» ACTIVITY
Write out the listing exactly, dropping any picture it contains.

——————

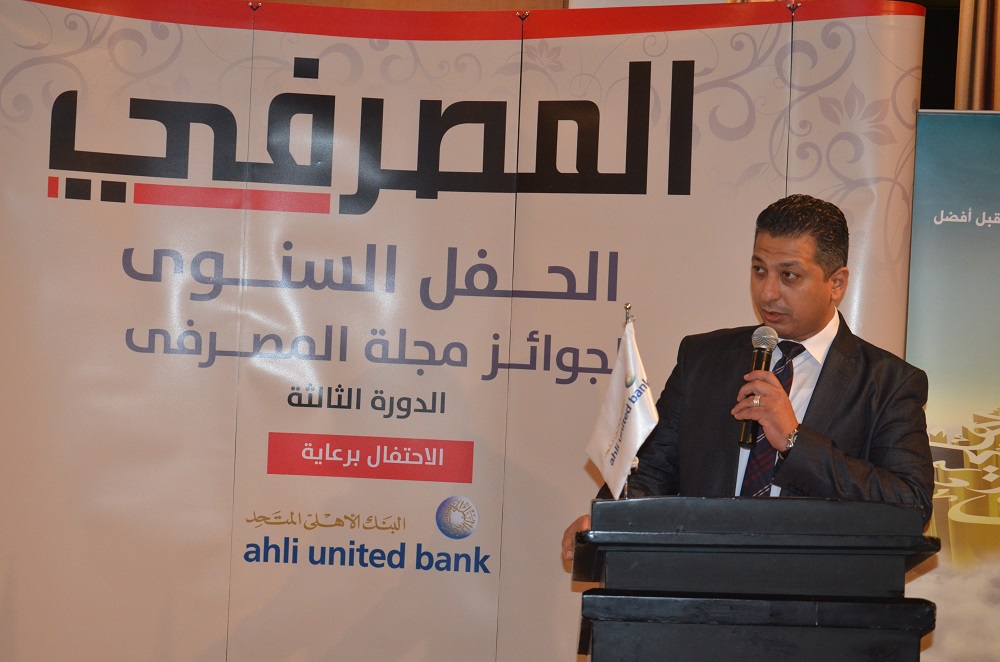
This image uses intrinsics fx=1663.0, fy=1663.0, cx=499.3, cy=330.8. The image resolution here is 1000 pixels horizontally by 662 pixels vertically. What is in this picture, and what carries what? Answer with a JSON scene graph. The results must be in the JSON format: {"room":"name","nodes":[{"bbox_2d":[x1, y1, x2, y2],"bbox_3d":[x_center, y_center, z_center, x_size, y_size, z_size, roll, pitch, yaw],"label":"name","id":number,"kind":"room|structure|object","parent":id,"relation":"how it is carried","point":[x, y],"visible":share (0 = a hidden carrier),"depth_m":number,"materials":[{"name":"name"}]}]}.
{"room":"event hall","nodes":[
{"label":"event hall","id":0,"kind":"room"},
{"bbox_2d":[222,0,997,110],"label":"wall","id":1,"kind":"structure","parent":0,"point":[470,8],"depth_m":5.43,"materials":[{"name":"brown wood"}]},
{"bbox_2d":[953,0,999,108],"bbox_3d":[1.907,-0.564,5.683,0.767,2.813,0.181,2,-3,2],"label":"curtain","id":2,"kind":"object","parent":1,"relation":"attached to","point":[963,76],"visible":0.4,"depth_m":5.72,"materials":[{"name":"fabric"}]},
{"label":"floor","id":3,"kind":"structure","parent":0,"visible":0},
{"bbox_2d":[1,0,924,661],"bbox_3d":[-0.240,0.298,4.776,3.155,2.596,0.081,2,-3,2],"label":"backdrop banner","id":4,"kind":"object","parent":3,"relation":"on","point":[728,224],"visible":0.89,"depth_m":4.78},
{"bbox_2d":[562,191,937,568],"bbox_3d":[0.604,0.527,4.000,0.689,1.697,0.733,2,-3,2],"label":"man","id":5,"kind":"object","parent":3,"relation":"on","point":[811,321],"visible":0.78,"depth_m":3.91},
{"bbox_2d":[737,325,778,449],"bbox_3d":[0.599,0.134,3.900,0.092,0.277,0.188,2,-3,2],"label":"microphone","id":6,"kind":"object","parent":5,"relation":"in","point":[762,359],"visible":0.82,"depth_m":3.86,"materials":[{"name":"black metal"}]},
{"bbox_2d":[564,495,944,661],"bbox_3d":[0.507,0.915,3.606,0.705,1.119,0.885,2,-3,2],"label":"podium","id":7,"kind":"object","parent":3,"relation":"on","point":[824,624],"visible":0.99,"depth_m":3.26,"materials":[{"name":"black wood"}]},
{"bbox_2d":[619,303,637,494],"bbox_3d":[0.272,0.189,3.566,0.070,0.495,0.167,2,-3,2],"label":"flag stand","id":8,"kind":"object","parent":7,"relation":"on","point":[627,307],"visible":0.46,"depth_m":3.57,"materials":[{"name":"silver metal"}]},
{"bbox_2d":[584,315,659,498],"bbox_3d":[0.276,0.174,3.657,0.117,0.448,0.244,4,-4,-26],"label":"flag","id":9,"kind":"object","parent":8,"relation":"attached to","point":[633,452],"visible":0.96,"depth_m":3.65,"materials":[{"name":"white fabric"}]},
{"bbox_2d":[905,118,999,661],"bbox_3d":[1.598,0.423,4.699,1.113,2.080,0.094,2,-3,2],"label":"banner","id":10,"kind":"object","parent":3,"relation":"on","point":[995,242],"visible":0.83,"depth_m":4.73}
]}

——————

» THE COMPLETED TASK
This image uses intrinsics fx=1663.0, fy=1663.0, cx=499.3, cy=330.8. The image resolution here is 1000 pixels horizontally by 662 pixels vertically. What is in this picture, and what carries what? Answer with a JSON scene graph. The results must be in the JSON format: {"room":"name","nodes":[{"bbox_2d":[x1, y1, x2, y2],"bbox_3d":[x_center, y_center, z_center, x_size, y_size, z_size, roll, pitch, yaw],"label":"name","id":number,"kind":"room|structure|object","parent":id,"relation":"how it is carried","point":[x, y],"visible":share (0 = a hidden carrier),"depth_m":number,"materials":[{"name":"name"}]}]}.
{"room":"event hall","nodes":[
{"label":"event hall","id":0,"kind":"room"},
{"bbox_2d":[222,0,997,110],"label":"wall","id":1,"kind":"structure","parent":0,"point":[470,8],"depth_m":5.43,"materials":[{"name":"brown wood"}]},
{"bbox_2d":[953,0,999,108],"bbox_3d":[1.907,-0.564,5.683,0.767,2.813,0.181,2,-3,2],"label":"curtain","id":2,"kind":"object","parent":1,"relation":"attached to","point":[963,76],"visible":0.4,"depth_m":5.72,"materials":[{"name":"fabric"}]},
{"label":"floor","id":3,"kind":"structure","parent":0,"visible":0},
{"bbox_2d":[1,0,924,661],"bbox_3d":[-0.240,0.298,4.776,3.155,2.596,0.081,2,-3,2],"label":"backdrop banner","id":4,"kind":"object","parent":3,"relation":"on","point":[728,224],"visible":0.89,"depth_m":4.78},
{"bbox_2d":[562,191,937,568],"bbox_3d":[0.604,0.527,4.000,0.689,1.697,0.733,2,-3,2],"label":"man","id":5,"kind":"object","parent":3,"relation":"on","point":[811,321],"visible":0.78,"depth_m":3.91},
{"bbox_2d":[737,325,778,449],"bbox_3d":[0.599,0.134,3.900,0.092,0.277,0.188,2,-3,2],"label":"microphone","id":6,"kind":"object","parent":5,"relation":"in","point":[762,359],"visible":0.82,"depth_m":3.86,"materials":[{"name":"black metal"}]},
{"bbox_2d":[564,495,944,661],"bbox_3d":[0.507,0.915,3.606,0.705,1.119,0.885,2,-3,2],"label":"podium","id":7,"kind":"object","parent":3,"relation":"on","point":[824,624],"visible":0.99,"depth_m":3.26,"materials":[{"name":"black wood"}]},
{"bbox_2d":[619,303,637,494],"bbox_3d":[0.272,0.189,3.566,0.070,0.495,0.167,2,-3,2],"label":"flag stand","id":8,"kind":"object","parent":7,"relation":"on","point":[627,307],"visible":0.46,"depth_m":3.57,"materials":[{"name":"silver metal"}]},
{"bbox_2d":[584,315,659,498],"bbox_3d":[0.276,0.174,3.657,0.117,0.448,0.244,4,-4,-26],"label":"flag","id":9,"kind":"object","parent":8,"relation":"attached to","point":[633,452],"visible":0.96,"depth_m":3.65,"materials":[{"name":"white fabric"}]},
{"bbox_2d":[905,118,999,661],"bbox_3d":[1.598,0.423,4.699,1.113,2.080,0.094,2,-3,2],"label":"banner","id":10,"kind":"object","parent":3,"relation":"on","point":[995,242],"visible":0.83,"depth_m":4.73}
]}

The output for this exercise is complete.